■ **EXERCISE OBJECTIVE**: Reproduce the page on setting up an AWS IAM account for CloudWatch word for word, from its title to its last line.

■ **QUOTED PASSAGE**:
----
# AWS IAM Account for CloudWatch

# Overview

The following document describes the process of creating a read-only account used to query statistics from AWS CloudWatch API.

# Account Configuration

# Create User Group

Login into the AWS Console and locate IAM (Identity and Access Management) service under the Security, Identity and Compliance section.

Open the Groups menu and click Create New Group.

Specify group name, for example cloudwatch-ro-group.

# Create User

Open Users page and click Create New User.

Enter a user name such as cloudwatch-ro-user.

Generate access and secret keys for the user. Copy the keys for your reference.

The keys will be required for the AWS job in Axibase Collector.

# Add User To Group

Open Group page and click on Add Users to Group.

Add cloudwatch-ro-user to the cloudwatch-ro-group.
----
■ **DATA FOR ANALYSIS**:
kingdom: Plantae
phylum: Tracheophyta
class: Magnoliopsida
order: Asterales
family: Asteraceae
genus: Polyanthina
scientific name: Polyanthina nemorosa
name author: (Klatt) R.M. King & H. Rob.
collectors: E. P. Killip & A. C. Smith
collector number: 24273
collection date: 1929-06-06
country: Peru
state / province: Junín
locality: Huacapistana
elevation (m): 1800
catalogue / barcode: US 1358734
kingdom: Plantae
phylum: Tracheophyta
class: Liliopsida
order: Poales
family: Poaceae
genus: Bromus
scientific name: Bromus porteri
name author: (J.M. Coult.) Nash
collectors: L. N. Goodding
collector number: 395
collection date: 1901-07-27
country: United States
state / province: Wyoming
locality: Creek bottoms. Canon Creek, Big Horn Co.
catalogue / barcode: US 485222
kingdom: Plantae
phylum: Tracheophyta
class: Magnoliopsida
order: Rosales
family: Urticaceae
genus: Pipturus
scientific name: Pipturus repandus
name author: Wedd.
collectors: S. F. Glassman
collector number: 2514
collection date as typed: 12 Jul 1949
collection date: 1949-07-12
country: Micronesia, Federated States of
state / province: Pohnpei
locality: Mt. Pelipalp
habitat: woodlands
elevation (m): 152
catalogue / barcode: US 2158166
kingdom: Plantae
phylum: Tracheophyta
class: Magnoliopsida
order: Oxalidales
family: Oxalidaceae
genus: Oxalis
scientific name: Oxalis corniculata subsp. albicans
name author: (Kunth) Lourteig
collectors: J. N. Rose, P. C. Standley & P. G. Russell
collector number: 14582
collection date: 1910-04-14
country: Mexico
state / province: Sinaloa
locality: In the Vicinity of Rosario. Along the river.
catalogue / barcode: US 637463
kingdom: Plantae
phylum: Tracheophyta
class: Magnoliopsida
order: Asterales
----
■ **SOLUTION**:
# AWS IAM Account for CloudWatch

# Overview

The following document describes the process of creating a read-only account used to query statistics from AWS CloudWatch API.

# Account Configuration

# Create User Group

Login into the AWS Console and locate IAM (Identity and Access Management) service under the Security, Identity and Compliance section.

Open the Groups menu and click Create New Group.

Specify group name, for example cloudwatch-ro-group.

# Create User

Open Users page and click Create New User.

Enter a user name such as cloudwatch-ro-user.

Generate access and secret keys for the user. Copy the keys for your reference.

The keys will be required for the AWS job in Axibase Collector.

# Add User To Group

Open Group page and click on Add Users to Group.

Add cloudwatch-ro-user to the cloudwatch-ro-group.